§ **WHAT IS REQUIRED**
Identify every line in the items below that contains the word "True", and copy each of those lines. Case counts.

___ RECORDED DATA

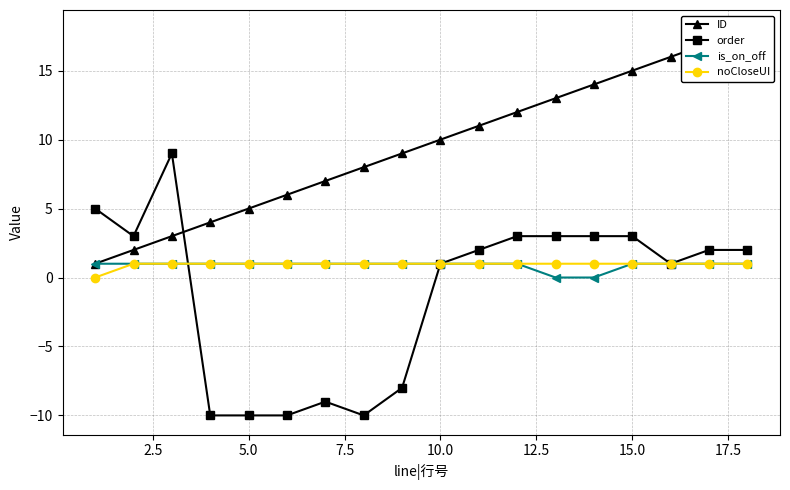

The noCloseUI series shows 1 at 15.0. True or false?

True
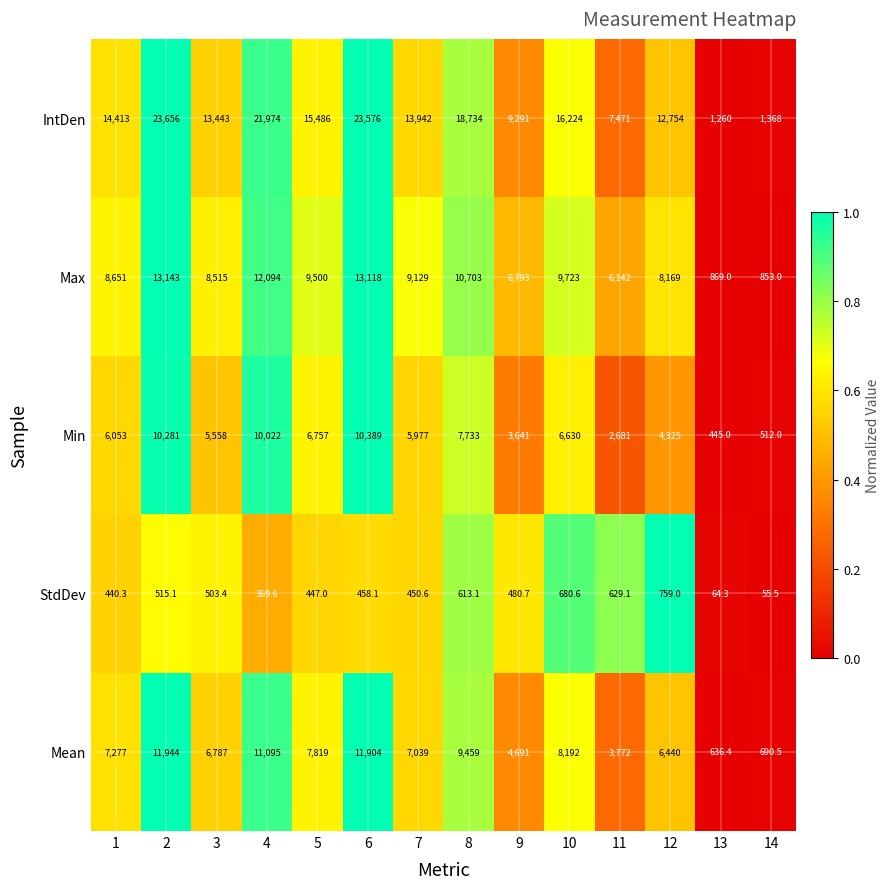

Which series has the widest spread of values?

IntDen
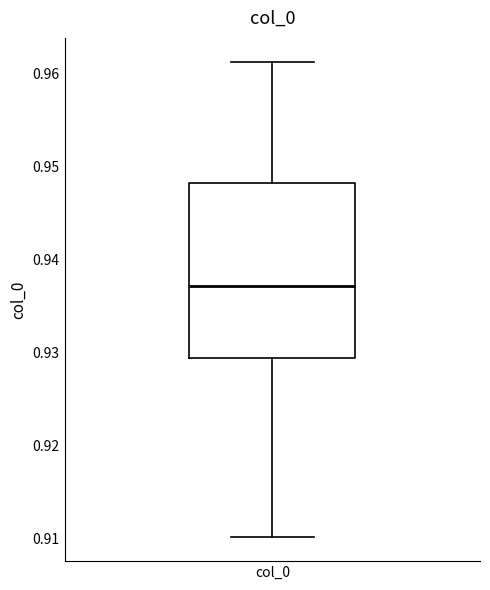

Where is the lower edge of the box for col_0 on the y-axis? The values are not printed on the chart, so give them approximately, as read against the axis.

0.929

______

§ **RESULT OF THIS TASK**
The noCloseUI series shows 1 at 15.0. True or false?
True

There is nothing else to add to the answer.